Saved data entries:
--- START ---
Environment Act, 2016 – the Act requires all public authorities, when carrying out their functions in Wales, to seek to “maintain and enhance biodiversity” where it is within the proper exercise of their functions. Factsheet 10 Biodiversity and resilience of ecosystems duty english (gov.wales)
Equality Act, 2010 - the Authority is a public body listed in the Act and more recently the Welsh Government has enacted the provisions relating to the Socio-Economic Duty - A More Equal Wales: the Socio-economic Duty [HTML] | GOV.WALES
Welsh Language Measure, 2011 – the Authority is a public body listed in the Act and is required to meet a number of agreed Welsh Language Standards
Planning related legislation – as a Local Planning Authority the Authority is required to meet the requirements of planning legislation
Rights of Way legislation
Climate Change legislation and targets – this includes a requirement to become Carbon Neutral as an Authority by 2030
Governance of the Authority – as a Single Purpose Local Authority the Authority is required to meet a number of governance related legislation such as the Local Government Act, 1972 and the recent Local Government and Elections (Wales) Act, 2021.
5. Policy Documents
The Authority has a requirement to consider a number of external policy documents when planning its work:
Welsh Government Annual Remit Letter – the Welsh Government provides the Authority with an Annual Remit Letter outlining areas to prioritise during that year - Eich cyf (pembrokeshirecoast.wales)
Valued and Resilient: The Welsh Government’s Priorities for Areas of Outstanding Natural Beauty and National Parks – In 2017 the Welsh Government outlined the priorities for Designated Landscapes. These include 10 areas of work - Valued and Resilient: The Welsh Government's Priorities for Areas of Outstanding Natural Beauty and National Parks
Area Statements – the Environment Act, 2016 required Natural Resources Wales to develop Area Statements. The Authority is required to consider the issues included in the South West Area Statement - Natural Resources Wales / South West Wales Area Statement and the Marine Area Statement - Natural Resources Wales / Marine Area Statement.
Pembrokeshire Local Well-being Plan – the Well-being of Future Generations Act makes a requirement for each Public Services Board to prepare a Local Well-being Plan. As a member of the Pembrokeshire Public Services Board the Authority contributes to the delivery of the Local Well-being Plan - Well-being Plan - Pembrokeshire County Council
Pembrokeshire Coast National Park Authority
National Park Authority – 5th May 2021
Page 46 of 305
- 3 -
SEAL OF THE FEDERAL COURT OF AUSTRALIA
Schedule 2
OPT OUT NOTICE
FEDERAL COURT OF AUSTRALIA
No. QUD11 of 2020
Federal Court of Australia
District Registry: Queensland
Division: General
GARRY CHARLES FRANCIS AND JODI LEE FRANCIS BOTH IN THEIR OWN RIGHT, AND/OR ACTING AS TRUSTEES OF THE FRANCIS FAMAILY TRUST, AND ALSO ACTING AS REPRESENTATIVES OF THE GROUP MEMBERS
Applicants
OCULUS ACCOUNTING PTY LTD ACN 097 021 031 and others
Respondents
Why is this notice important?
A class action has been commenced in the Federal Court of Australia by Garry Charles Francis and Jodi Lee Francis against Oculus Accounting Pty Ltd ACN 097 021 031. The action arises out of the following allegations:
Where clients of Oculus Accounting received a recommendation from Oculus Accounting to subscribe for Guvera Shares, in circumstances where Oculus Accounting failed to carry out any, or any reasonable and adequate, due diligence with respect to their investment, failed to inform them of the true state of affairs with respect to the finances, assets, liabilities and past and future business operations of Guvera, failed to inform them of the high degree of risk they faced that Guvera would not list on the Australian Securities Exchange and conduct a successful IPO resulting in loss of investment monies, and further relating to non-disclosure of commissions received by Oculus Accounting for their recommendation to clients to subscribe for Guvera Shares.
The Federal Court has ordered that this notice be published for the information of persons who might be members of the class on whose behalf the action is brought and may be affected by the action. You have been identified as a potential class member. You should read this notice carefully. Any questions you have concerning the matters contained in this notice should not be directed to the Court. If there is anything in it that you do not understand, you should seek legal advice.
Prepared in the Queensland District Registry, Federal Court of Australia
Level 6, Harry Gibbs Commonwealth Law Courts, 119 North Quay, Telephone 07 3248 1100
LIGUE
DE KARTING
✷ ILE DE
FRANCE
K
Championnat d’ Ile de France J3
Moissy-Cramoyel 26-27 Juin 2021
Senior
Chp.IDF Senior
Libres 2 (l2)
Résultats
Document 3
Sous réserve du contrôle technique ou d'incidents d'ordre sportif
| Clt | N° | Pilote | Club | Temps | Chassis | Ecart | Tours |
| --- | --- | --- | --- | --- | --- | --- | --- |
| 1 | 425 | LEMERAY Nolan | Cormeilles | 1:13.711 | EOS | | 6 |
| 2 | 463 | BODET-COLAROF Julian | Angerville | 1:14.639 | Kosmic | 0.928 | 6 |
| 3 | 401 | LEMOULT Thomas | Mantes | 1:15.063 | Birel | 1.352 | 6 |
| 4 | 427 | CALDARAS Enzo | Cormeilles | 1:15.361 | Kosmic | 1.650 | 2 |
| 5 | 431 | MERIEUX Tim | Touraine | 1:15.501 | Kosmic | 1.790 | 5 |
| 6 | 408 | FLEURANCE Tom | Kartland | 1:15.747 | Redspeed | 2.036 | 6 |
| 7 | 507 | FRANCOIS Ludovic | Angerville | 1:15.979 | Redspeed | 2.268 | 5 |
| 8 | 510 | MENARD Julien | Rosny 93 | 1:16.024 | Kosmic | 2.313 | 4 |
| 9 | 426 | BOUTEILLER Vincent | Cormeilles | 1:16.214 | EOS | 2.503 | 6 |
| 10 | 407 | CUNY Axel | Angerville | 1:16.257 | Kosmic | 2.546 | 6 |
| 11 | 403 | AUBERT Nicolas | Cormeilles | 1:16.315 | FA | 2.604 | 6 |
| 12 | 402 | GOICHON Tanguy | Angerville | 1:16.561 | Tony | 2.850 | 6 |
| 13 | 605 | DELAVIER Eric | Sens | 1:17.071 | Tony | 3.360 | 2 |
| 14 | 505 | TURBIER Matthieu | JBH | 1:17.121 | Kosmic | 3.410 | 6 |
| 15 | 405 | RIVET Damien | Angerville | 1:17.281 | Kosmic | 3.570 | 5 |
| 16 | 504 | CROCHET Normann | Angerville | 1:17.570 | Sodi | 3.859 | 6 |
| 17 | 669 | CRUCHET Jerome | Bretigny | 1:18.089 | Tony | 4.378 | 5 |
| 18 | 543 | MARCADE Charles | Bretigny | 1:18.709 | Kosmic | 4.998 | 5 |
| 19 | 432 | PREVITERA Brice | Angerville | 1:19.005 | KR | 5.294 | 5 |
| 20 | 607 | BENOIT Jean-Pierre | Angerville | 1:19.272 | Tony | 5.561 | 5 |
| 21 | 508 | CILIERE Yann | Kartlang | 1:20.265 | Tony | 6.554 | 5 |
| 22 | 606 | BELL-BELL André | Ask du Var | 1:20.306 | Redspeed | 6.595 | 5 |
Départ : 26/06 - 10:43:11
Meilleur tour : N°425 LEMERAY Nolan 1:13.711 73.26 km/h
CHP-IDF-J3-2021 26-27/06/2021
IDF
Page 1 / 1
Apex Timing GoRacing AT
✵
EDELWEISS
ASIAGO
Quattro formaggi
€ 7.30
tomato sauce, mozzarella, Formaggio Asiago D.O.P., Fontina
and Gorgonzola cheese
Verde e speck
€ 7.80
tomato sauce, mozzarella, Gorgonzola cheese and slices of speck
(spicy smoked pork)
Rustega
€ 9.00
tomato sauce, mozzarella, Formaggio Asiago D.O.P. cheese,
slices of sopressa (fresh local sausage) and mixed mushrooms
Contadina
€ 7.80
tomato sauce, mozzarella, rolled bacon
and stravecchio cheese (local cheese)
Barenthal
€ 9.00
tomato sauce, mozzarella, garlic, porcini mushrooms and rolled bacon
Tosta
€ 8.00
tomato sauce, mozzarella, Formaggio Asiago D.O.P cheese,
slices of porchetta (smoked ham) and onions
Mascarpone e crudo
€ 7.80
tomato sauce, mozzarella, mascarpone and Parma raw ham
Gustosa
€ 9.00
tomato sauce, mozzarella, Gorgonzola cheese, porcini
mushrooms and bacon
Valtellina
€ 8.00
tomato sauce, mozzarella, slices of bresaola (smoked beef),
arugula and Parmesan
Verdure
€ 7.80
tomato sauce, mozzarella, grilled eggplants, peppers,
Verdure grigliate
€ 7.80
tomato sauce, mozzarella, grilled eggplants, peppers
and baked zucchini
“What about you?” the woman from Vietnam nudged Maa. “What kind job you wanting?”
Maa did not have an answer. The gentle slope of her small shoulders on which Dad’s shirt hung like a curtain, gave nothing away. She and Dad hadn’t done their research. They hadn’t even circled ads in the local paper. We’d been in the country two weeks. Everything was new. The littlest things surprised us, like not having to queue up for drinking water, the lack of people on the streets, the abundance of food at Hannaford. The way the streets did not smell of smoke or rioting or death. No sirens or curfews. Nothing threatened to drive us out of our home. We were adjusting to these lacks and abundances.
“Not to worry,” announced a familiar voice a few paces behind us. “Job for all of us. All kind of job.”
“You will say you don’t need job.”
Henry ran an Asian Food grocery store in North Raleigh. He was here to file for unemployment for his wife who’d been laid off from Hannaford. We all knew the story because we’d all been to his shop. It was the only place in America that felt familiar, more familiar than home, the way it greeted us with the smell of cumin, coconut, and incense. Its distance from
--- END ---
Problem statement
In the data above, start at the line that has "The Authority has", stop after the line that has "Welsh Government Annual", and print every line in between exactly as it stands.

Answer section
The Authority has a requirement to consider a number of external policy documents when planning its work:
Welsh Government Annual Remit Letter – the Welsh Government provides the Authority with an Annual Remit Letter outlining areas to prioritise during that year - Eich cyf (pembrokeshirecoast.wales)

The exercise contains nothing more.